Pour eux, la découverte algérienne est passionnante, mais il est bien trop présomptueux de parler de deuxième berceau de l’humanité et ils promettent d’apporter plus de preuves sur la véracité de leur thèse. Les jaloux ! Malgré tout, nous sommes âgés d’au moins 2 millions d’ années. 

2-Le ministre de la Jeunesse et des Sports (MJS), Mohamed Hattab, a appelé à Alger les différents médias nationaux à s’autocensurer «s’il le faut», pour éviter d’attiser d’éventuelles tensions susceptibles d’accentuer le phénomène de la violence dans les stade. Il a raison sur le fond… mais bien tort sur la forme. «Autocensure» ! Un terme toujours rejeté car aux relents autoritaristes. Il aurait dû utiliser la formule habituelle qui a toujours payé, bien qu’usée : celle de la «responsabilité sociale» qui se conjugue très bien avec la liberté de la presse… celle-ci placée, bien sûr en tête. 

3- Jeudi 20 décembre 2018 : 4ème Repas des Anciens de l’Information et de la Culture… Un «Club» d’amis qui monte… qui monte… avec déjà près de 500 adhérents (voir in Facebook)… Le repas tenu à Alger, avec des tables chargées d’ans et de beaux et bons souvenirs et des assiettes pleines d’émotion, a rendu un hommage (d’autant que c’était son anniversaire) à l’immense cinéaste Moussa Haddad. 

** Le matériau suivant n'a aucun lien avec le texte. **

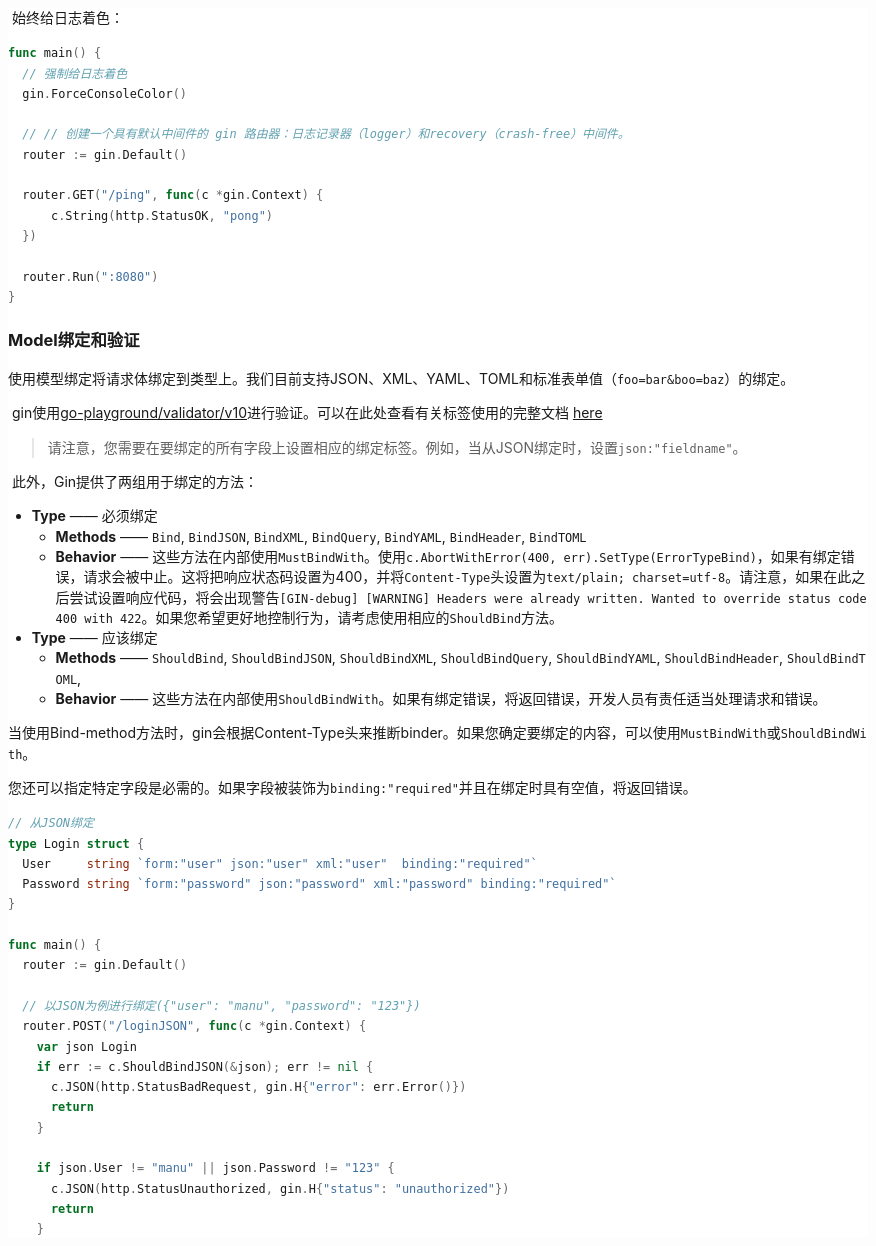 ​	始终给日志着色：

```go
func main() {
  // 强制给日志着色 
  gin.ForceConsoleColor()

  // // 创建一个具有默认中间件的 gin 路由器：日志记录器（logger）和recovery（crash-free）中间件。
  router := gin.Default()

  router.GET("/ping", func(c *gin.Context) {
      c.String(http.StatusOK, "pong")
  })

  router.Run(":8080")
}
```

### Model绑定和验证

​	使用模型绑定将请求体绑定到类型上。我们目前支持JSON、XML、YAML、TOML和标准表单值（`foo=bar&boo=baz`）的绑定。

​	gin使用[go-playground/validator/v10](https://github.com/go-playground/validator)进行验证。可以在此处查看有关标签使用的完整文档 [here](https://pkg.go.dev/github.com/go-playground/validator#hdr-Baked_In_Validators_and_Tags)

> 请注意，您需要在要绑定的所有字段上设置相应的绑定标签。例如，当从JSON绑定时，设置`json:"fieldname"`。
>

​	此外，Gin提供了两组用于绑定的方法：

- **Type** —— 必须绑定
  - **Methods** —— `Bind`, `BindJSON`, `BindXML`, `BindQuery`, `BindYAML`, `BindHeader`, `BindTOML`
  - **Behavior** —— 这些方法在内部使用`MustBindWith`。使用`c.AbortWithError(400, err).SetType(ErrorTypeBind)`，如果有绑定错误，请求会被中止。这将把响应状态码设置为400，并将`Content-Type`头设置为`text/plain; charset=utf-8`。请注意，如果在此之后尝试设置响应代码，将会出现警告`[GIN-debug] [WARNING] Headers were already written. Wanted to override status code 400 with 422`。如果您希望更好地控制行为，请考虑使用相应的`ShouldBind`方法。
- **Type** —— 应该绑定
  - **Methods** —— `ShouldBind`, `ShouldBindJSON`, `ShouldBindXML`, `ShouldBindQuery`, `ShouldBindYAML`, `ShouldBindHeader`, `ShouldBindTOML`,
  - **Behavior** —— 这些方法在内部使用`ShouldBindWith`。如果有绑定错误，将返回错误，开发人员有责任适当处理请求和错误。

​	当使用Bind-method方法时，gin会根据Content-Type头来推断binder。如果您确定要绑定的内容，可以使用`MustBindWith`或`ShouldBindWith`。

​	您还可以指定特定字段是必需的。如果字段被装饰为`binding:"required"`并且在绑定时具有空值，将返回错误。

```go
// 从JSON绑定
type Login struct {
  User     string `form:"user" json:"user" xml:"user"  binding:"required"`
  Password string `form:"password" json:"password" xml:"password" binding:"required"`
}

func main() {
  router := gin.Default()
 
  // 以JSON为例进行绑定({"user": "manu", "password": "123"}) 
  router.POST("/loginJSON", func(c *gin.Context) {
    var json Login
    if err := c.ShouldBindJSON(&json); err != nil {
      c.JSON(http.StatusBadRequest, gin.H{"error": err.Error()})
      return
    }

    if json.User != "manu" || json.Password != "123" {
      c.JSON(http.StatusUnauthorized, gin.H{"status": "unauthorized"})
      return
    }

```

4- Auditions publiques organisées par l’Instance Vérité et Dignité (Tunisie) , créée en 2014, chargée d’enquêter sur les violations des droits de l’homme durant les décennies écoulées… se penchant plus spécialement sur les mécanismes ayant permis aux régimes de Bourguiba et de Ben Ali de contrôler l’information et assurer leur propagande en Tunisie et à l’étranger. 5 journalistes ont notamment témoigné du rôle de l’Autorité tunisienne de communication extérieure, ATCE, outil clé de propagande sous Ben Ali… L’abcès est-il enfin «crevé» ? Certainement oui, en bonne partie, les choses s’étant passées sans rancune et sans esprit de revanche ou de vengeance. La vérité, seulement la vérité !… Pour que les censeurs d’hier ne se transforment pas en donneurs de leçons d’aujourd’hui.